I do technical analysis on Point and Figure Charting. From the chart i see that the stock has broken the double bottom it had created around 136. Now the next support comes only at 124. If the stock breaks this support then the next support is only at 112. The stock is currently in the sell mode.

http://www.equitybulls.com/admin/news2006/news_det.asp?id=115486

as it was known-the eps is half of the previous quarter, profits down by 49%

http://www.financialexpress.com/news/sc-stops-construction-work-at-mundra-port/1076112/0

The Supreme Court on Friday stopped construction and development work of industrial units at the Adani group-owned Adani Port special economic zone (APSEZ) at Mundra in Kutch pending clearances from the Union ministry of environment and forests (MoEF). However, it allowed already functional units to continue business operations within APSEZ (formerly Mundra Port and SEZ).

A bench headed by Chief Justice Altamas Kabir, while disposing of the four petitions filed by Skaps industries, Ahistrom Fiber Composites (I), Oriental Carbon Chemicals and Dorf Ketal Speciality Catalyst, set aside the Gujarat High Courts exparte order that halted commercial production of all 12 industrial units within the SEZ till environment clearance was granted by the MoEF in favour of APSEZ.

It also asked the Gujarat High Court to hear all parties on February 28 and pass a fresh order on the public interest litigation (PIL) that had questioned functioning of the SEZ and the units which had only clearance from the state authorities, and not the environment ministry.

It also observed that the HC should not have passed the drastic order for shutting down the operating units at the initial stage of the case without even hearing all the affected parties.

The companies argued that they have been operational since two years and exports worth billions of rupees and the livelihoods of hundreds of workers would be affected by the closure of units. Besides, the HC has no jurisdiction to try and entertain such pleas in view of the National Green Tribunal, which alone has jurisdiction to decide cases where a substantial question relating to environment is involved, senior counsel Mukul Rohtagi argued. The SEZ promoter counsel argued that it had sought the environment ministrys clearance but got no response, and as per norms the SEZ was deemed to have been granted after 45 days of applying.

The apex court had last week stayed the HC order and had issued notice to the Centre through MoEF, APSEZ, Gujarat Pollution Control Board (GPCB) and other 21 parties including the 11 other companies.

The stay order had come on a petition filed by Dorf Ketal, a chemicals manufacturer, challenging the HCs exparte order. The HC had passed the interim order on a PIL filed by villagers of Navinal village who alleged that the 12 units of the Adani Group have gone ahead with the production as well as import and export activities without any environment clearance.

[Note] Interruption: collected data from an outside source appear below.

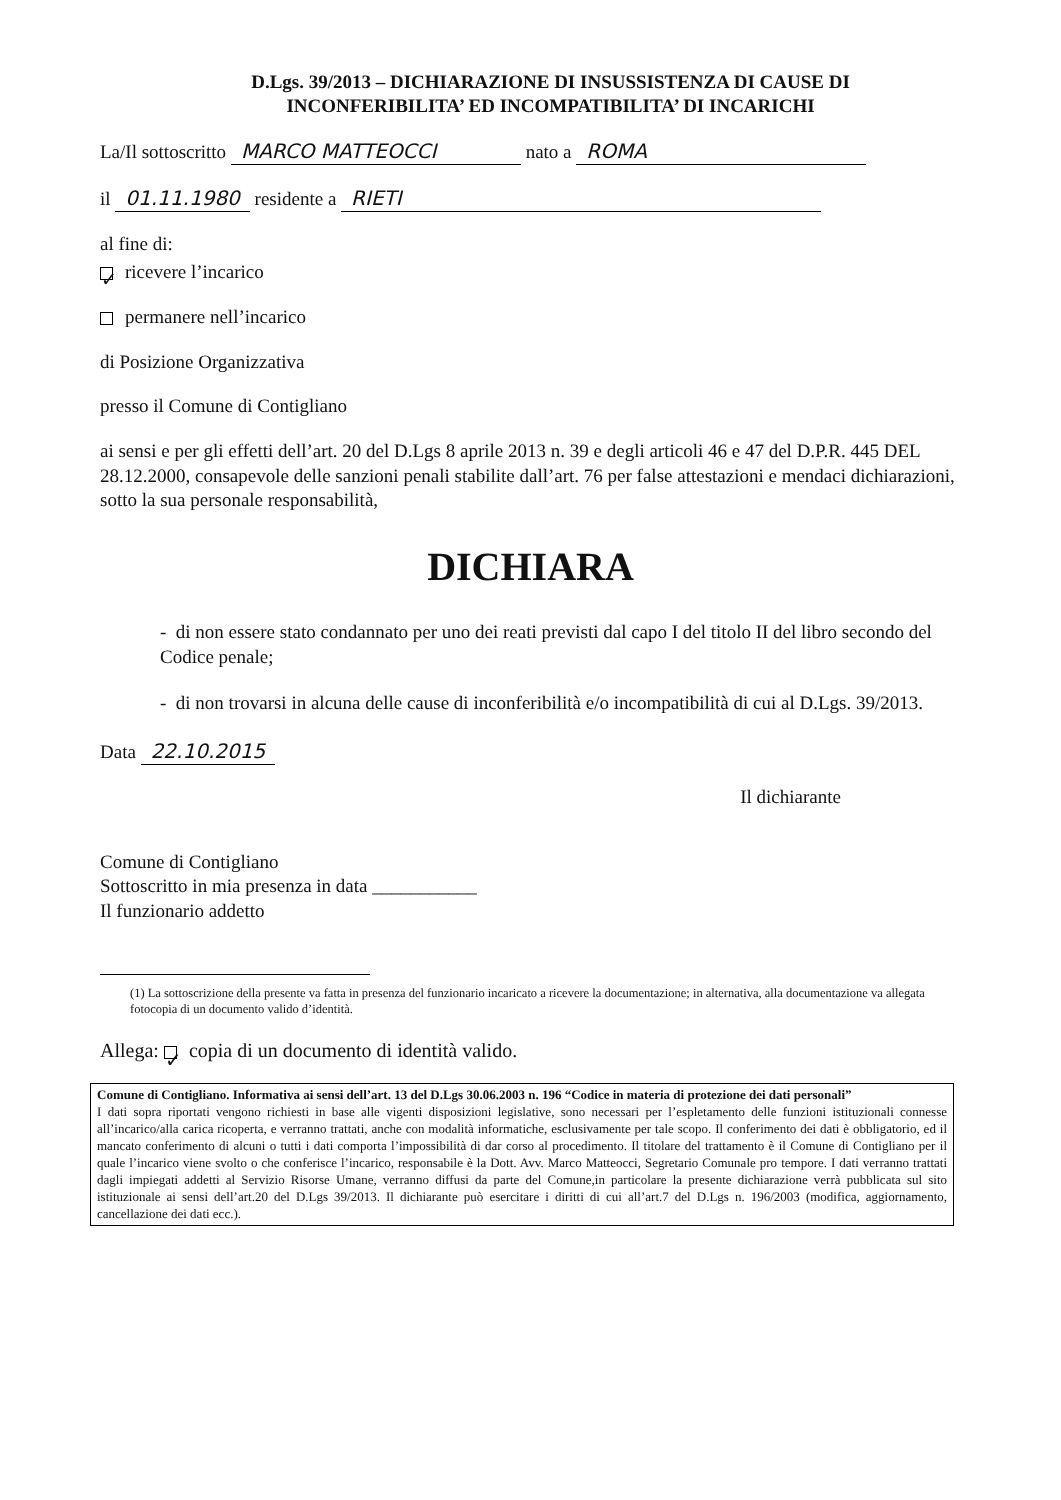D.Lgs. 39/2013 – DICHIARAZIONE DI INSUSSISTENZA DI CAUSE DI
INCONFERIBILITA’ ED INCOMPATIBILITA’ DI INCARICHI
La/Il sottoscritto MARCO MATTEOCCI nato a ROMA
il 01.11.1980 residente a RIETI
al fine di:
✓ ricevere l’incarico
permanere nell’incarico
di Posizione Organizzativa
presso il Comune di Contigliano
ai sensi e per gli effetti dell’art. 20 del D.Lgs 8 aprile 2013 n. 39 e degli articoli 46 e 47 del D.P.R. 445 DEL 28.12.2000, consapevole delle sanzioni penali stabilite dall’art. 76 per false attestazioni e mendaci dichiarazioni, sotto la sua personale responsabilità,
DICHIARA
- di non essere stato condannato per uno dei reati previsti dal capo I del titolo II del libro secondo del Codice penale;
- di non trovarsi in alcuna delle cause di inconferibilità e/o incompatibilità di cui al D.Lgs. 39/2013.
Data 22.10.2015
Il dichiarante
Comune di Contigliano
Sottoscritto in mia presenza in data ___________
Il funzionario addetto
(1) La sottoscrizione della presente va fatta in presenza del funzionario incaricato a ricevere la documentazione; in alternativa, alla documentazione va allegata fotocopia di un documento valido d’identità.
Allega: ✓ copia di un documento di identità valido.
Comune di Contigliano. Informativa ai sensi dell’art. 13 del D.Lgs 30.06.2003 n. 196 “Codice in materia di protezione dei dati personali”
I dati sopra riportati vengono richiesti in base alle vigenti disposizioni legislative, sono necessari per l’espletamento delle funzioni istituzionali connesse all’incarico/alla carica ricoperta, e verranno trattati, anche con modalità informatiche, esclusivamente per tale scopo. Il conferimento dei dati è obbligatorio, ed il mancato conferimento di alcuni o tutti i dati comporta l’impossibilità di dar corso al procedimento. Il titolare del trattamento è il Comune di Contigliano per il quale l’incarico viene svolto o che conferisce l’incarico, responsabile è la Dott. Avv. Marco Matteocci, Segretario Comunale pro tempore. I dati verranno trattati dagli impiegati addetti al Servizio Risorse Umane, verranno diffusi da parte del Comune,in particolare la presente dichiarazione verrà pubblicata sul sito istituzionale ai sensi dell’art.20 del D.Lgs 39/2013. Il dichiarante può esercitare i diritti di cui all’art.7 del D.Lgs n. 196/2003 (modifica, aggiornamento, cancellazione dei dati ecc.).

)- See more at: http://www.financialexpress.com/news/sc-stops-construction-work-at-mundra-port/1076112/0#sthash.zfACkMK8.dpuf

My comments :

-> As of today it is business as usual for OCCL, and i am expecting that at tomorrow’s hearing, functional units in the SEZ such as OCCL will be allowed to continue work as usual. And it very possible that even while the case continues, approvals may come through & all will be normal again. However just as a matter of abundant caution, we need to keep close watch.

-> Global & local slowdown has impacted OCCL - but are the current valuations already reflecting the worst ? Views solicited.

Thanks Bosco for bringing this up.We can check again with the company on this in say a weeks time.

I don’t think we should be factoring in that valuations capture the worst alreaday

a) There is continuous erosion in EPS for 3 straight years

b) Till the time Demand situation doesn’t revive (tyre majors) margin pressures will be big. So I anticipate a few more quarters of pain, and with that lower valuations

But please keep tracking/helping us keep track. OCCL will offer a good ride once demand revival signs are first in.

You could be right, Donald, however things have already been bad for last few quarters & the company still churns out decent numbers (though not comparable with couple of years ago).

So downside may be limited, subject to the there not being an adverse court verdict.